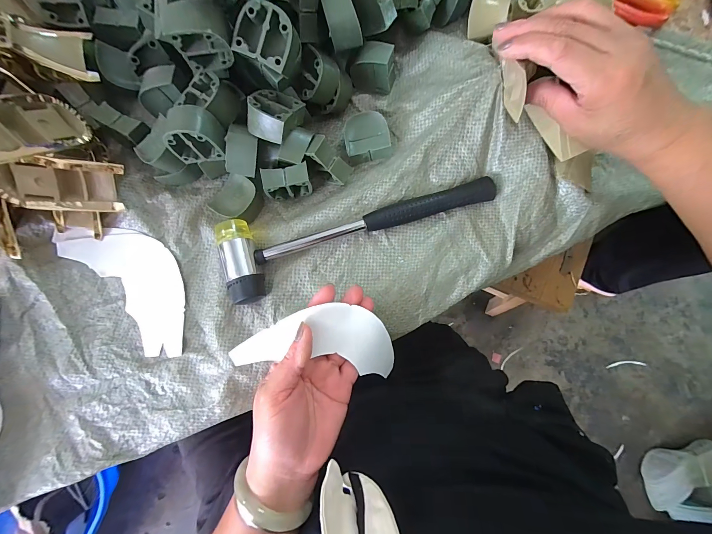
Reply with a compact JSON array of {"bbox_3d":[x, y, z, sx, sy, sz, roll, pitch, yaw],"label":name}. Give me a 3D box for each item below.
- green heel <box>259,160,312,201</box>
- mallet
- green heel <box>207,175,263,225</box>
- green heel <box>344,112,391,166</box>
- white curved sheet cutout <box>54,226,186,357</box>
[{"bbox_3d":[-0.066,-0.081,0.298,0.043,0.036,0.020,-11,80,-1],"label":"green heel"},{"bbox_3d":[0.006,-0.037,0.296,0.270,0.024,0.076,-15,80,-3],"label":"mallet"},{"bbox_3d":[-0.117,-0.067,0.303,0.041,0.024,0.042,26,81,5],"label":"green heel"},{"bbox_3d":[0.010,-0.131,0.307,0.043,0.025,0.038,-14,80,-2],"label":"green heel"},{"bbox_3d":[-0.220,0.009,0.303,0.075,0.004,0.171,-44,82,-9],"label":"white curved sheet cutout"}]

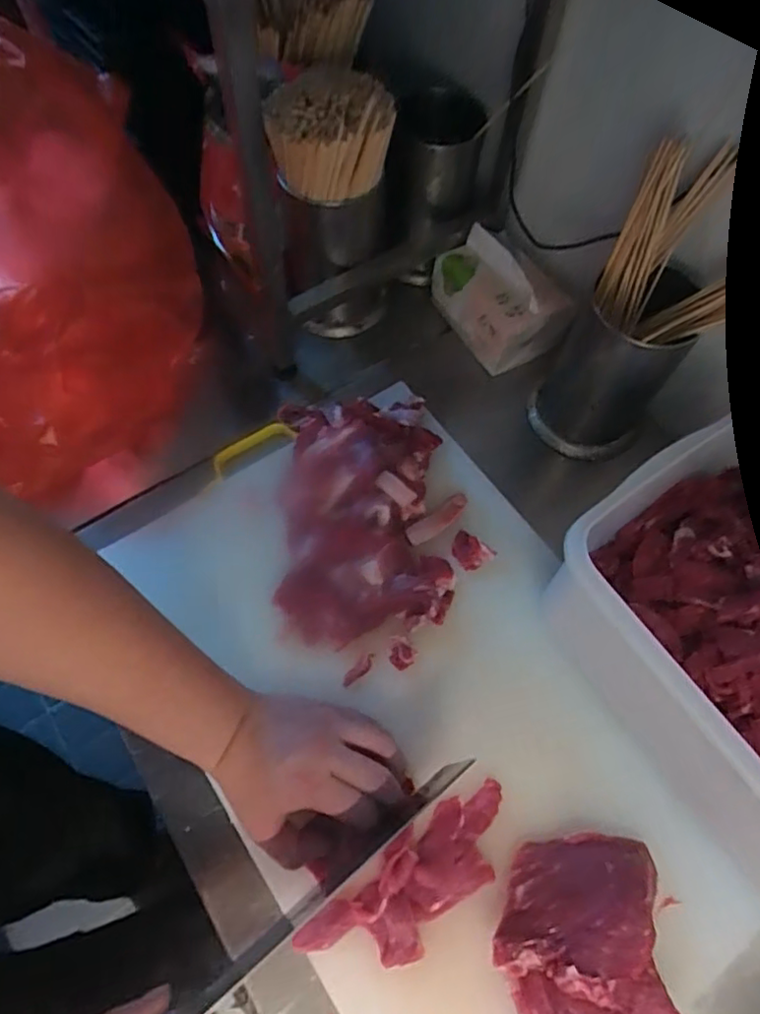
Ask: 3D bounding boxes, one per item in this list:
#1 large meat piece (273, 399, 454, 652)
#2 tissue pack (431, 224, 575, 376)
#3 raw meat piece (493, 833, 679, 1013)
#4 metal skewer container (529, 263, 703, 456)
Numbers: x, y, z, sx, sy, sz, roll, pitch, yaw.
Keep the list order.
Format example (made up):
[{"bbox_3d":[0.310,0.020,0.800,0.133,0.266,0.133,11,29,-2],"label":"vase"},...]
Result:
[{"bbox_3d":[-0.016,-0.002,0.546,0.145,0.035,0.238,0,66,-1],"label":"large meat piece"},{"bbox_3d":[0.126,-0.221,0.641,0.097,0.077,0.133,-29,70,-13],"label":"tissue pack"},{"bbox_3d":[0.135,0.313,0.403,0.109,0.066,0.163,2,66,-1],"label":"raw meat piece"},{"bbox_3d":[0.209,-0.133,0.558,0.100,0.182,0.096,5,66,1],"label":"metal skewer container"}]

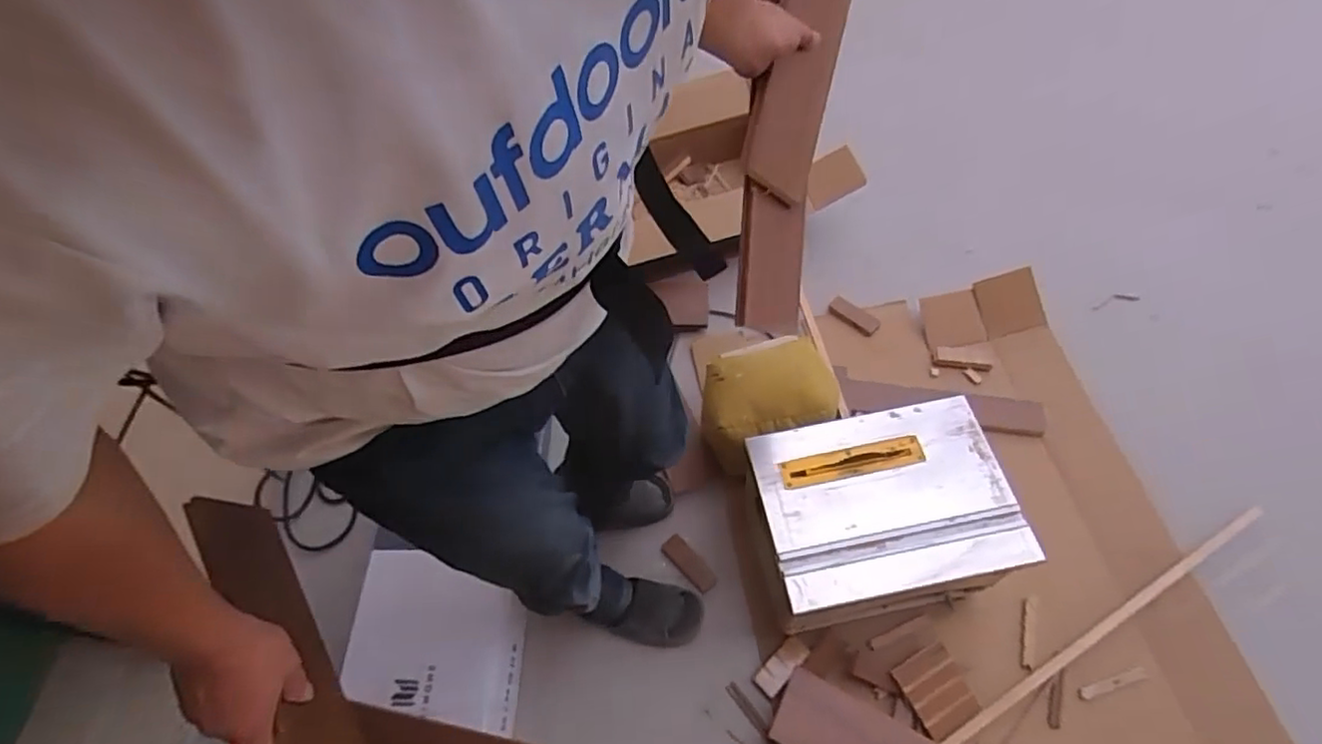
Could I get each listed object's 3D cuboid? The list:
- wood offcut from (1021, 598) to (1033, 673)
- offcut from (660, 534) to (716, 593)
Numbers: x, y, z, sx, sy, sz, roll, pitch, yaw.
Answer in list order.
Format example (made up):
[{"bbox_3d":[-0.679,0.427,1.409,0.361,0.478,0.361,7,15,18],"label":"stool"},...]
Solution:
[{"bbox_3d":[0.671,0.481,1.194,0.020,0.005,0.123,13,62,9],"label":"wood offcut"},{"bbox_3d":[0.055,0.385,1.314,0.045,0.008,0.126,-39,63,-17],"label":"offcut"}]

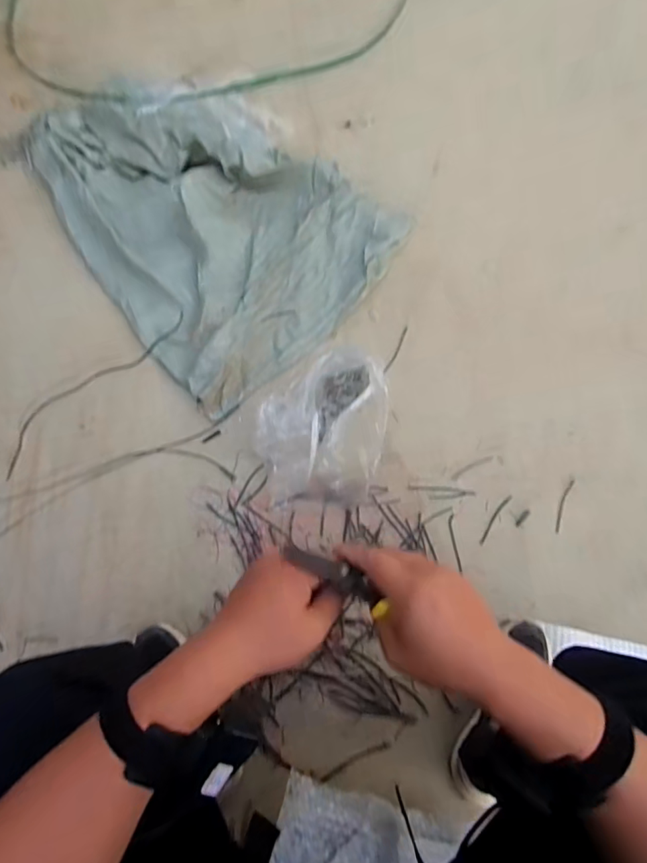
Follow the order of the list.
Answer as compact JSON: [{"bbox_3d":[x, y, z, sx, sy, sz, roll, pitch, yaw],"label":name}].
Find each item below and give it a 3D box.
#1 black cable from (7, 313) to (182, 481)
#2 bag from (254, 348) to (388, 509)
[{"bbox_3d":[-0.456,-0.098,0.980,0.076,0.019,0.450,37,73,11],"label":"black cable"},{"bbox_3d":[-0.006,-0.019,0.882,0.220,0.148,0.268,3,70,-1],"label":"bag"}]

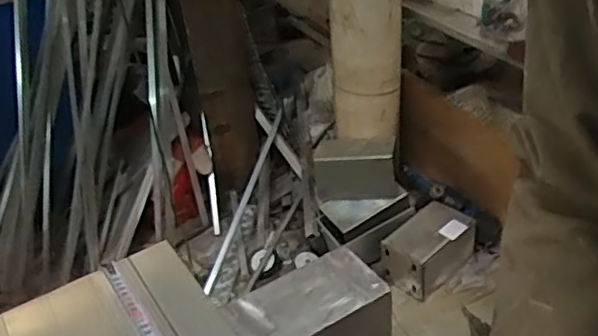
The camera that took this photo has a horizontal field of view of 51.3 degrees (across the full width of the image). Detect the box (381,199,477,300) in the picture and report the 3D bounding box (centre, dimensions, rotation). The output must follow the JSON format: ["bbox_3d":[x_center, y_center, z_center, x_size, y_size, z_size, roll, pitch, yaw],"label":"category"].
[{"bbox_3d":[0.372,0.227,1.767,0.261,0.146,0.155,-29,40,-29],"label":"box"}]

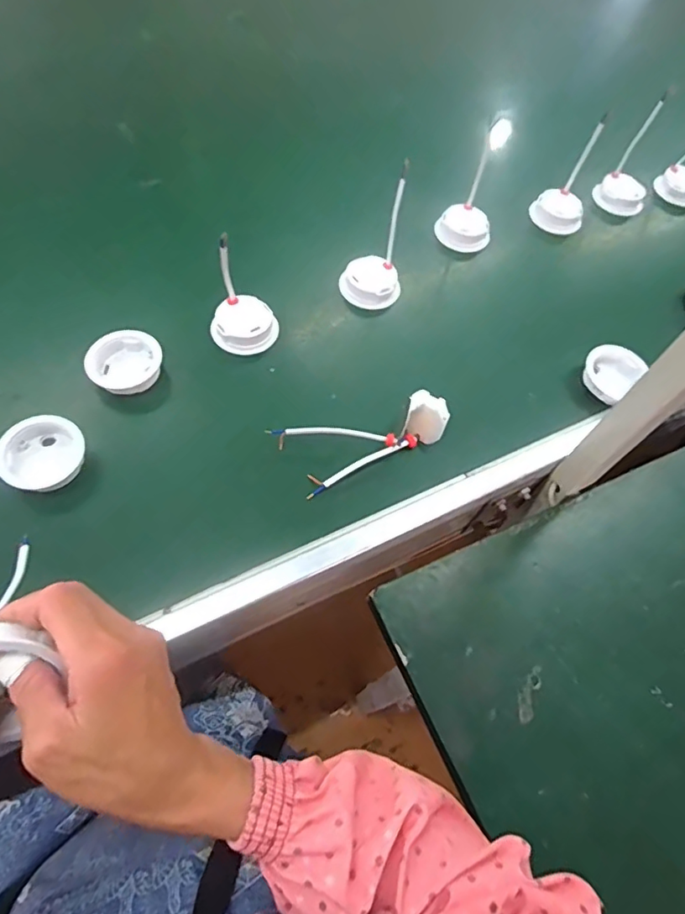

==*==

◆ **What is expected**
Retype each entry precisely. Skip images entirely.

◆ **Exercise answer**
Reply with a compact JSON array of {"bbox_3d":[x, y, z, sx, sy, sz, roll, pitch, yaw],"label":name}. Give me a 3D box for each item below.
- green heel <box>259,160,312,201</box>
- mallet
- green heel <box>207,175,263,225</box>
- green heel <box>344,112,391,166</box>
- white curved sheet cutout <box>54,226,186,357</box>
[{"bbox_3d":[-0.066,-0.081,0.298,0.043,0.036,0.020,-11,80,-1],"label":"green heel"},{"bbox_3d":[0.006,-0.037,0.296,0.270,0.024,0.076,-15,80,-3],"label":"mallet"},{"bbox_3d":[-0.117,-0.067,0.303,0.041,0.024,0.042,26,81,5],"label":"green heel"},{"bbox_3d":[0.010,-0.131,0.307,0.043,0.025,0.038,-14,80,-2],"label":"green heel"},{"bbox_3d":[-0.220,0.009,0.303,0.075,0.004,0.171,-44,82,-9],"label":"white curved sheet cutout"}]

Ask: 3D bounding boxes, one per item in this list:
#1 large meat piece (273, 399, 454, 652)
#2 tissue pack (431, 224, 575, 376)
#3 raw meat piece (493, 833, 679, 1013)
#4 metal skewer container (529, 263, 703, 456)
Numbers: x, y, z, sx, sy, sz, roll, pitch, yaw.
Keep the list order.
Format example (made up):
[{"bbox_3d":[0.310,0.020,0.800,0.133,0.266,0.133,11,29,-2],"label":"vase"},...]
Result:
[{"bbox_3d":[-0.016,-0.002,0.546,0.145,0.035,0.238,0,66,-1],"label":"large meat piece"},{"bbox_3d":[0.126,-0.221,0.641,0.097,0.077,0.133,-29,70,-13],"label":"tissue pack"},{"bbox_3d":[0.135,0.313,0.403,0.109,0.066,0.163,2,66,-1],"label":"raw meat piece"},{"bbox_3d":[0.209,-0.133,0.558,0.100,0.182,0.096,5,66,1],"label":"metal skewer container"}]

Could I get each listed object's 3D cuboid? The list:
- wood offcut from (1021, 598) to (1033, 673)
- offcut from (660, 534) to (716, 593)
Numbers: x, y, z, sx, sy, sz, roll, pitch, yaw.
Answer in list order.
Format example (made up):
[{"bbox_3d":[-0.679,0.427,1.409,0.361,0.478,0.361,7,15,18],"label":"stool"},...]
Solution:
[{"bbox_3d":[0.671,0.481,1.194,0.020,0.005,0.123,13,62,9],"label":"wood offcut"},{"bbox_3d":[0.055,0.385,1.314,0.045,0.008,0.126,-39,63,-17],"label":"offcut"}]

Follow the order of the list.
Answer as compact JSON: [{"bbox_3d":[x, y, z, sx, sy, sz, roll, pitch, yaw],"label":name}].
Find each item below and give it a 3D box.
#1 black cable from (7, 313) to (182, 481)
#2 bag from (254, 348) to (388, 509)
[{"bbox_3d":[-0.456,-0.098,0.980,0.076,0.019,0.450,37,73,11],"label":"black cable"},{"bbox_3d":[-0.006,-0.019,0.882,0.220,0.148,0.268,3,70,-1],"label":"bag"}]

The camera that took this photo has a horizontal field of view of 51.3 degrees (across the full width of the image). Detect the box (381,199,477,300) in the picture and report the 3D bounding box (centre, dimensions, rotation). The output must follow the JSON format: ["bbox_3d":[x_center, y_center, z_center, x_size, y_size, z_size, roll, pitch, yaw],"label":"category"].
[{"bbox_3d":[0.372,0.227,1.767,0.261,0.146,0.155,-29,40,-29],"label":"box"}]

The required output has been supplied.